Der Mönch Tannu empfängt seine Gäste in diesem Teeraum. Man kann hier sehr teure und spezielle Teesorten kosten. Weil die Gäste sehr oft und viel Tee bekommen, sprechen einige Leute scherzhaft von einer Wasserfolter (mul-go-mun).
Doch ich möchte Ihnen zwei Mönche aus Indien vorstellen, die seit zwei Jahren in einem Kloster in Südkorea wohnen, Tannu aus Ladakh (30) an der Grenze zu Tibet und Tenzin aus Sikkim (24), dem ehemaligen unabhängigen Königreich, das zwischen Nepal und Bhutan liegt und seit den 1970er Jahren zu Indien gehört. Beide wurden von dem Mönch Sa-ra Seunim nach Südkorea eingeladen. Die Umstellung fiel ihnen nicht sehr leicht. Koreanisches Essen ist sehr scharf, wegen der Fermentation sauer und vegetarisch. Mönche aus den hohen Gebirgslagen wie Ladakh und Tibet essen Fleisch, also fühlten sie sich ständig hungrig und schlichen in der Nacht unerlaubterweise in die Klosterküche und kochten sich Fertignudelgerichte. Nach einigen Monaten hatten sie plötzlich Pickel im Gesicht, Fertignudeln (Ramen oder Ramyeon auf Koreanisch) sind eben keine Nahrungsmittel, die man über einen längeren Zeitraum essen sollte. Der Tagesablauf in einem Kloster in Indien unterscheidet sich sehr stark von dem in Südkorea. In Ladakh gibt es sehr viele Rituale, die in Haushalten in den umliegenden Dörfern durchgeführt werden. Das bringt Abwechslung und auch ein gutes Essen. In dem Kloster in Südkorea, das noch dazu sehr abgeschieden war, herrschte eine große Stille, sie hatten kaum etwas zu tun, außer Koreanisch zu lernen. Der Mönch Mu-si Seunim, den sie in Indien kennengelernt haben und der sie nach Südkorea mitnahm, hatte Verständnis für ihre Situation, da er selbst jahrelang in Indien und Thailand verbracht hatte, und er war sogar froh darüber, dass ich mit den beiden etwas unternahm. Manchmal kochte meine Frau indische Fleischgerichte wie Tandoori Chicken, ein anderes Mal besuchten wir umliegende Städte oder hörten miteinander alte Hindilieder. Bei einem Besuch in einer größeren Stadt gestand mir Tannu: „Die Ausflüge mit den Mönchen sind so langweilig, wir besichtigen ständig Klöster. Wir wohnen doch in einem Kloster, das ist also nichts Besonderes. Dann fahren wir in die Berge, und sie zeigen uns Landschaften. In Indien wohnen wir auf dem Land in den Bergen und hier in Südkorea auch, wir wollen Städte sehen, etwas Neues, verstehst du?”

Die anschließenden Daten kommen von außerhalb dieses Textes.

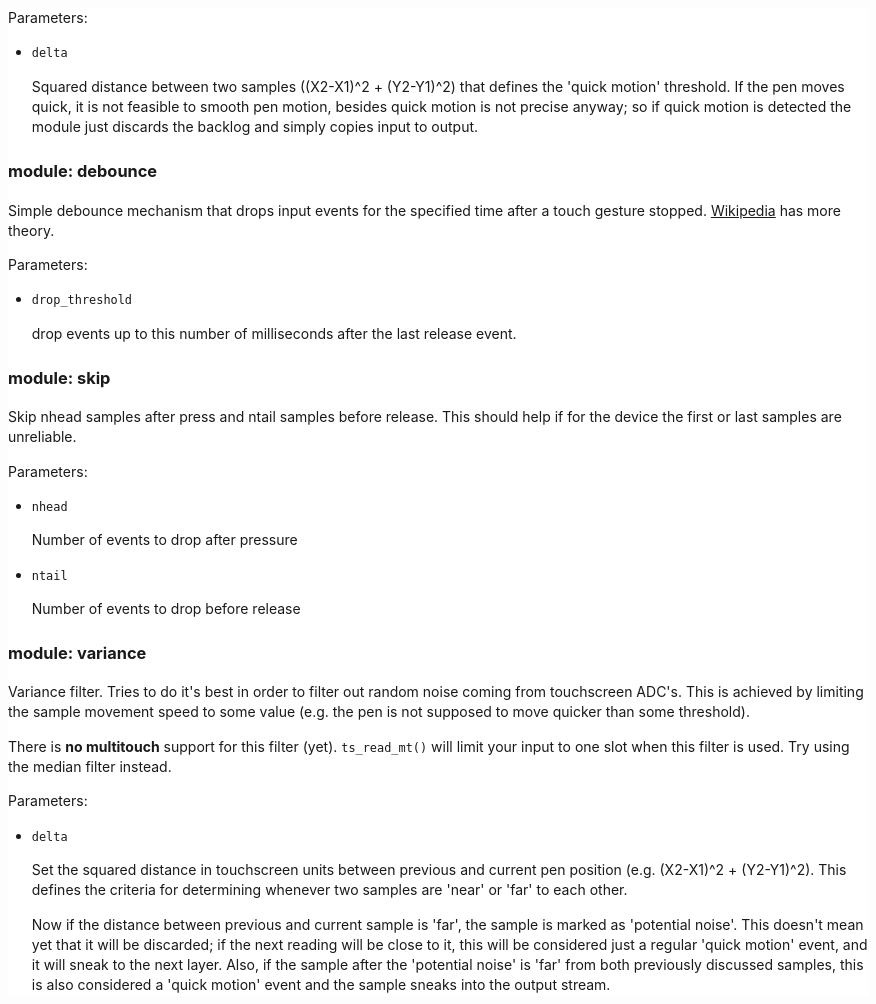 Parameters:
* `delta`

	Squared distance between two samples ((X2-X1)^2 + (Y2-Y1)^2) that
	defines the 'quick motion' threshold. If the pen moves quick, it
	is not feasible to smooth pen motion, besides quick motion is not
	precise anyway; so if quick motion is detected the module just
	discards the backlog and simply copies input to output.


### module: debounce
  Simple debounce mechanism that drops input events for the specified time
  after a touch gesture stopped. [Wikipedia](https://en.wikipedia.org/wiki/Switch#Contact_bounce)
  has more theory.

Parameters:
* `drop_threshold`

	drop events up to this number of milliseconds after the last
	release event.


### module: skip
  Skip nhead samples after press and ntail samples before release. This
  should help if for the device the first or last samples are unreliable.

Parameters:
* `nhead`

	Number of events to drop after pressure
* `ntail`

	Number of events to drop before release


### module:	variance
  Variance filter. Tries to do it's best in order to filter out random noise
  coming from touchscreen ADC's. This is achieved by limiting the sample
  movement speed to some value (e.g. the pen is not supposed to move quicker
  than some threshold).

  There is **no multitouch** support for this filter (yet). `ts_read_mt()` will
  limit your input to one slot when this filter is used. Try using the median
  filter instead.

Parameters:
* `delta`

	Set the squared distance in touchscreen units between previous and
	current pen position (e.g. (X2-X1)^2 + (Y2-Y1)^2). This defines the
	criteria for determining whenever two samples are 'near' or 'far'
	to each other.

	Now if the distance between previous and current sample is 'far',
	the sample is marked as 'potential noise'. This doesn't mean yet
	that it will be discarded; if the next reading will be close to it,
	this will be considered just a regular 'quick motion' event, and it
	will sneak to the next layer. Also, if the sample after the
	'potential noise' is 'far' from both previously discussed samples,
	this is also considered a 'quick motion' event and the sample sneaks
	into the output stream.

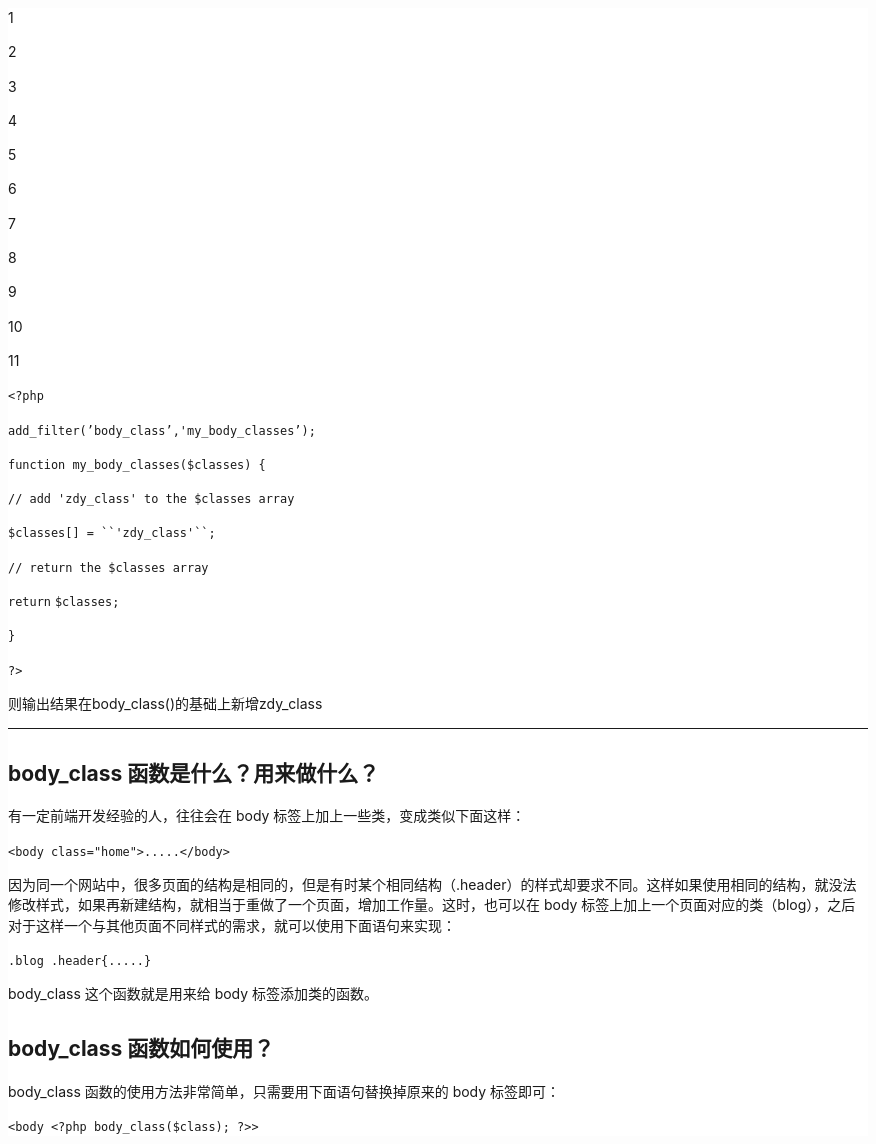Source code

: 1

2

3

4

5

6

7

8

9

10

11

`<?php`

`add_filter(’body_class’,'my_body_classes’);`

`function my_body_classes($classes) {`

`// add 'zdy_class' to the $classes array`

`$classes[] = ``'zdy_class'``;`

`// return the $classes array`

`return` `$classes;`

`}`

`?>`

则输出结果在body\_class()的基础上新增zdy\_class  

* * *

body_class 函数是什么？用来做什么？
-----------------------

有一定前端开发经验的人，往往会在 body 标签上加上一些类，变成类似下面这样：

    <body class="home">.....</body>

因为同一个网站中，很多页面的结构是相同的，但是有时某个相同结构（.header）的样式却要求不同。这样如果使用相同的结构，就没法修改样式，如果再新建结构，就相当于重做了一个页面，增加工作量。这时，也可以在 body 标签上加上一个页面对应的类（blog），之后对于这样一个与其他页面不同样式的需求，就可以使用下面语句来实现：

    .blog .header{.....}

body_class 这个函数就是用来给 body 标签添加类的函数。

body_class 函数如何使用？
------------------

body_class 函数的使用方法非常简单，只需要用下面语句替换掉原来的 body 标签即可：

    <body <?php body_class($class); ?>>
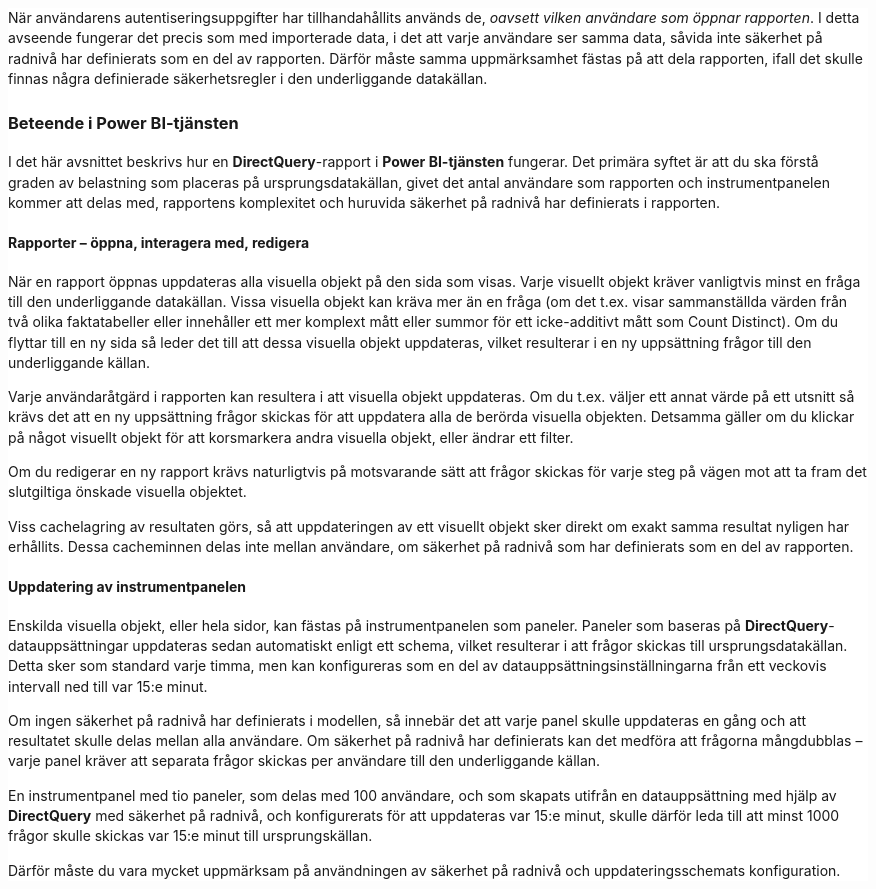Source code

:När användarens autentiseringsuppgifter har tillhandahållits används de, *oavsett vilken användare som öppnar rapporten*. I detta avseende fungerar det precis som med importerade data, i det att varje användare ser samma data, såvida inte säkerhet på radnivå har definierats som en del av rapporten. Därför måste samma uppmärksamhet fästas på att dela rapporten, ifall det skulle finnas några definierade säkerhetsregler i den underliggande datakällan.

### <a name="behavior-in-the-power-bi-service"></a>Beteende i Power BI-tjänsten
I det här avsnittet beskrivs hur en **DirectQuery**-rapport i **Power BI-tjänsten** fungerar. Det primära syftet är att du ska förstå graden av belastning som placeras på ursprungsdatakällan, givet det antal användare som rapporten och instrumentpanelen kommer att delas med, rapportens komplexitet och huruvida säkerhet på radnivå har definierats i rapporten.

#### <a name="reports--opening-interacting-with-editing"></a>Rapporter – öppna, interagera med, redigera
När en rapport öppnas uppdateras alla visuella objekt på den sida som visas. Varje visuellt objekt kräver vanligtvis minst en fråga till den underliggande datakällan. Vissa visuella objekt kan kräva mer än en fråga (om det t.ex. visar sammanställda värden från två olika faktatabeller eller innehåller ett mer komplext mått eller summor för ett icke-additivt mått som Count Distinct). Om du flyttar till en ny sida så leder det till att dessa visuella objekt uppdateras, vilket resulterar i en ny uppsättning frågor till den underliggande källan.

Varje användaråtgärd i rapporten kan resultera i att visuella objekt uppdateras. Om du t.ex. väljer ett annat värde på ett utsnitt så krävs det att en ny uppsättning frågor skickas för att uppdatera alla de berörda visuella objekten. Detsamma gäller om du klickar på något visuellt objekt för att korsmarkera andra visuella objekt, eller ändrar ett filter.  

Om du redigerar en ny rapport krävs naturligtvis på motsvarande sätt att frågor skickas för varje steg på vägen mot att ta fram det slutgiltiga önskade visuella objektet.

Viss cachelagring av resultaten görs, så att uppdateringen av ett visuellt objekt sker direkt om exakt samma resultat nyligen har erhållits. Dessa cacheminnen delas inte mellan användare, om säkerhet på radnivå som har definierats som en del av rapporten.

#### <a name="dashboard-refresh"></a>Uppdatering av instrumentpanelen
Enskilda visuella objekt, eller hela sidor, kan fästas på instrumentpanelen som paneler. Paneler som baseras på **DirectQuery**-datauppsättningar uppdateras sedan automatiskt enligt ett schema, vilket resulterar i att frågor skickas till ursprungsdatakällan. Detta sker som standard varje timma, men kan konfigureras som en del av datauppsättningsinställningarna från ett veckovis intervall ned till var 15:e minut.

Om ingen säkerhet på radnivå har definierats i modellen, så innebär det att varje panel skulle uppdateras en gång och att resultatet skulle delas mellan alla användare. Om säkerhet på radnivå har definierats kan det medföra att frågorna mångdubblas – varje panel kräver att separata frågor skickas per användare till den underliggande källan.  

En instrumentpanel med tio paneler, som delas med 100 användare, och som skapats utifrån en datauppsättning med hjälp av **DirectQuery** med säkerhet på radnivå, och konfigurerats för att uppdateras var 15:e minut, skulle därför leda till att minst 1000 frågor skulle skickas var 15:e minut till ursprungskällan.

Därför måste du vara mycket uppmärksam på användningen av säkerhet på radnivå och uppdateringsschemats konfiguration.

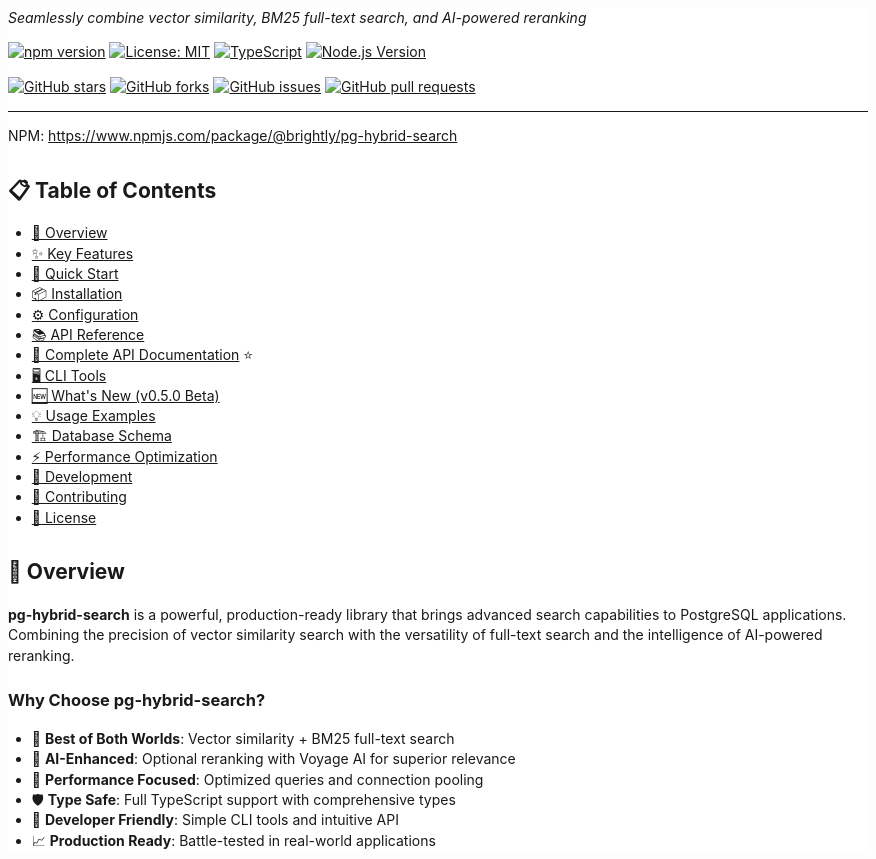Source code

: *Seamlessly combine vector similarity, BM25 full-text search, and AI-powered reranking*

[![npm version](https://img.shields.io/npm/v/%40brightly%2Fpg-hybrid-search.svg)](https://www.npmjs.com/package/@brightly/pg-hybrid-search)
[![License: MIT](https://img.shields.io/badge/License-MIT-yellow.svg)](https://opensource.org/licenses/MIT)
[![TypeScript](https://img.shields.io/badge/%3C%2F%3E-TypeScript-%230074c1.svg)](http://www.typescriptlang.org/)
[![Node.js Version](https://img.shields.io/badge/node-%3E%3D18.0.0-brightgreen)](https://nodejs.org/)

[![GitHub stars](https://img.shields.io/github/stars/Brightlyviryaa/pg-hybrid-search?style=social)](https://github.com/Brightlyviryaa/pg-hybrid-search/stargazers)
[![GitHub forks](https://img.shields.io/github/forks/Brightlyviryaa/pg-hybrid-search?style=social)](https://github.com/Brightlyviryaa/pg-hybrid-search/network/members)
[![GitHub issues](https://img.shields.io/github/issues/Brightlyviryaa/pg-hybrid-search)](https://github.com/Brightlyviryaa/pg-hybrid-search/issues)
[![GitHub pull requests](https://img.shields.io/github/issues-pr/Brightlyviryaa/pg-hybrid-search)](https://github.com/Brightlyviryaa/pg-hybrid-search/pulls)

---

</div>

NPM: https://www.npmjs.com/package/@brightly/pg-hybrid-search

## 📋 Table of Contents

- [🌟 Overview](#-overview)
- [✨ Key Features](#-key-features)
- [🚀 Quick Start](#-quick-start)
- [📦 Installation](#-installation)
- [⚙️ Configuration](#️-configuration)
- [📚 API Reference](#-api-reference)
- [📖 Complete API Documentation](API_DOCUMENTATION.md) ⭐
- [🖥 CLI Tools](#-cli-tools)
- [🆕 What's New (v0.5.0 Beta)](#-whats-new-v050-beta)
- [💡 Usage Examples](#-usage-examples)
- [🏗 Database Schema](#-database-schema)
- [⚡ Performance Optimization](#-performance-optimization)
- [🔧 Development](#-development)
- [🤝 Contributing](#-contributing)
- [📄 License](#-license)

## 🌟 Overview

**pg-hybrid-search** is a powerful, production-ready library that brings advanced search capabilities to PostgreSQL applications. Combining the precision of vector similarity search with the versatility of full-text search and the intelligence of AI-powered reranking.

### Why Choose pg-hybrid-search?

- 🎯 **Best of Both Worlds**: Vector similarity + BM25 full-text search
- 🤖 **AI-Enhanced**: Optional reranking with Voyage AI for superior relevance
- 🚀 **Performance Focused**: Optimized queries and connection pooling
- 🛡️ **Type Safe**: Full TypeScript support with comprehensive types
- 🔧 **Developer Friendly**: Simple CLI tools and intuitive API
- 📈 **Production Ready**: Battle-tested in real-world applications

Nach einem halben Jahr verschwand Sa-ra Seunim plötzlich. Er hat sich von niemandem verabschiedet, nur dem Abt des Klosters kurz Bescheid gegeben, und seitdem haben wir nichts mehr von ihm gehört. Es wird vermutet, dass er in Indien oder China in einem Kloster studiert. Das ist für Mönche hier in Südkorea eigentlich nichts Ungewöhnliches. Der oben erwähnte Hyeon-cheong Suenim, ein guter Freund von mir, teilte mir drei Tage vor seinem Auszug mit, dass er das hiesige Kloster verlassen werde und für mindestens zwei Jahre in einem anderen Kloster studieren werde. Für Tannu und Tenzin hatte das große Konsequenzen, weil der Mönch, der nun für sie verantwortlich war, Mu-si Seunim, strikt den Regeln folgte und die beiden den Tempel bis auf wenige Ausnahmen nicht mehr allein verlassen durften. Inzwischen ist dieser Mönch jedoch auch Geschichte, und die beiden Mönche haben sich eingelebt, sprechen schon ganz passables Koreanisch, lernen buddhistische Chants und sind mehr in das Klosterleben eingebunden.